Il Financial Times vede nell’immigrazione l’unica via di uscita, ma dubita che il Belpaese riesca a cogliervi l’opportunità di suddividere meglio pro quota lo sforzo del risanamento

di Carlo Sala 8 mag 2013 ore 10:18
Un debito pubblico al 127% e avviato al 130% e un tasso di natalità di 1,4 figli per donna (censito dall’Istat nel 2011) fanno sì che il debito pubblico italiano sia pericolosamente troppo alto, soprattutto calcolato pro-capite, per essere sostenuto dal Paese e dalla sua popolazione e fanno di conseguenza dell’immigrazione un’ancora di salvezza dell’Italia stessa. A dirlo non è l’ex governatore di Bankitalia Antonio Fazio (seriamente interessato alle ricadute economiche dei trend demografici) né il neoministro dell’Integrazione Cécile Kyenge. Lo sostiene, invece, un’analisi del Financial Times.

Applicando una sorta di teorema di Malthus alla rovescia – non è la popolazione che cresce troppo rapidamente rispetto alle risorse alimentari, ma viceversa è la popolazione che decresce sensibilmente rispetto all’esposizione debitoria del Paese – la testata britannica osserva che i decessi in Italia sono andati aumentando fino a superare ampiamente le nascite: tra le 10 nazioni più popolose negli anni Cinquanta, quando vantava una popolazione doppia rispetto al Vietnam o all’Egitto e molto maggiore del Pakistan, l’Italia non ha colto l’occasione che il baby boom di metà Novecento le offriva di risanare i propri conti nel momento in cui – fine anni Ottanta e anni Novanta - gli stessi baby boomers raggiungevano l’apice della parabola di produttività (e quindi di reddito) della propria vita.

Il peso del debito pubblico rispetto al Pil ha registrato un lieve miglioramento tra il ’96 – quando il governo Prodi fu trascinato dalla Spagna di Aznar a entrare subito nell’euro superando le forche caudine dei criteri di Maastricht – e il 2007-08, ma la crisi finanziaria che ha portato la disoccupazione intorno all’11% generale e al 38% se si considera la sola forza lavoro giovanile pone l’uscita dalla crisi stessa sulle spalle di persone ormai avviate lungo la parabola discendente della propria vita. “Aspettarsi che il Paese paghi i propri debiti come ha fatto nei decenni scorsi è come aspettarsi che un 85enne beva come quando faceva l'università” osserva con crudezza il Financial Times.

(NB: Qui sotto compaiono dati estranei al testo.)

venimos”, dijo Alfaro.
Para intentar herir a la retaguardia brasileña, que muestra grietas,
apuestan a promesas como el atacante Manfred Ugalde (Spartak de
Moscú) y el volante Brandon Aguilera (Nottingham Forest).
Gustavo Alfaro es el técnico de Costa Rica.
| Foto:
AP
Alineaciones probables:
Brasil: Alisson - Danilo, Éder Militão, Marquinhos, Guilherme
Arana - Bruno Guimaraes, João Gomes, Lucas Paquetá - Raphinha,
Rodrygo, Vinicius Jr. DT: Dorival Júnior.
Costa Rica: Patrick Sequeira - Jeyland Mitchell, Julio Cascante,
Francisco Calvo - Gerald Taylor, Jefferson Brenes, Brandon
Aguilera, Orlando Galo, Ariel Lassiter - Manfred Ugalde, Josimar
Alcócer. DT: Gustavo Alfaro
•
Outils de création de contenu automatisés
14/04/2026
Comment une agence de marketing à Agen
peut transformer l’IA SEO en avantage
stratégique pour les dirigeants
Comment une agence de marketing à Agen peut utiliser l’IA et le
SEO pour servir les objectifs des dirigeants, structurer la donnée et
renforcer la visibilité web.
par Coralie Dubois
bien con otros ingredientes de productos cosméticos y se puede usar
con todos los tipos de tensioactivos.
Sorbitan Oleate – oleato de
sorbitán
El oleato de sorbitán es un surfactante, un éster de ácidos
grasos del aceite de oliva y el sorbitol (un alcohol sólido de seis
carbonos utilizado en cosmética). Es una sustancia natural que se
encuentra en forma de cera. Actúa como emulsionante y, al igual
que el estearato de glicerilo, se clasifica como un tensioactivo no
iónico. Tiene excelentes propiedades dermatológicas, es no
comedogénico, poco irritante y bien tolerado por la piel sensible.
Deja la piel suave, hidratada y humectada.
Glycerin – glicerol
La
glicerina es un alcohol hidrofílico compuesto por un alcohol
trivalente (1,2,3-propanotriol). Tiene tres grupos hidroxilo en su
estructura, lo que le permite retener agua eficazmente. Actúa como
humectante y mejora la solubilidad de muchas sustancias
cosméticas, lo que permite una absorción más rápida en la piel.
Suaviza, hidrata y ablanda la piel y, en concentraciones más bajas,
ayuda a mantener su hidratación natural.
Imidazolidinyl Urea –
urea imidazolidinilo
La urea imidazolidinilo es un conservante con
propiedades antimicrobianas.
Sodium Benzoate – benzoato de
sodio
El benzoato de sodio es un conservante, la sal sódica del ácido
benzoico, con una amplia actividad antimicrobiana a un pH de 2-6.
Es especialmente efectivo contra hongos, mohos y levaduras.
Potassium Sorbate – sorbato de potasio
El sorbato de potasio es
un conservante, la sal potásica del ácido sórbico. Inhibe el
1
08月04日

Che la scialuppa di salvataggio possa essere – neanche troppo metaforicamente – quella che arriva a Lampedusa è testimoniato nuovamente dai dati Istat. Al netto degli stranieri naturalizzati italiani, gli immigrati sono triplicati dal 2001 al 2011 (date dei censimenti Istat sulla popolazione della penisola): passati da 1,3 a 4 milioni, sono andati aumentando di un milione di unità ogni 3-4 anni. Meno istruiti degli italiani, meno “remunerativi” perché spediscono parte dei loro introiti nel Paese d’origine, inizialmente almeno addirittura costosi perché vanno integrati (e quindi va anzitutto insegnata loro la lingua), in un’ottica razionale – secondo il Ft – dovrebbero suscitare meno riserve tra gli italiani “doc” di quanti hanno cumulato quel debito che ora gli italiani tutti sono chiamati a ripianare, spesso senza neanche aver partecipato al clima di spensieratezza in cui quel debito è maturato.

Un risanamento che visto dalle rive del Tamigi appare iniziato soltanto 18 mesi fa – col governo Monti – induce tuttavia a pensare che gli italiani autoctoni non abbiano ancora l’elasticità – giudicata pressoché ovvia in un americano o in un australiano – per vedere in massicci flussi migratori se non un arricchimento culturale almeno uno sgravio, pro quota, del carico fiscale.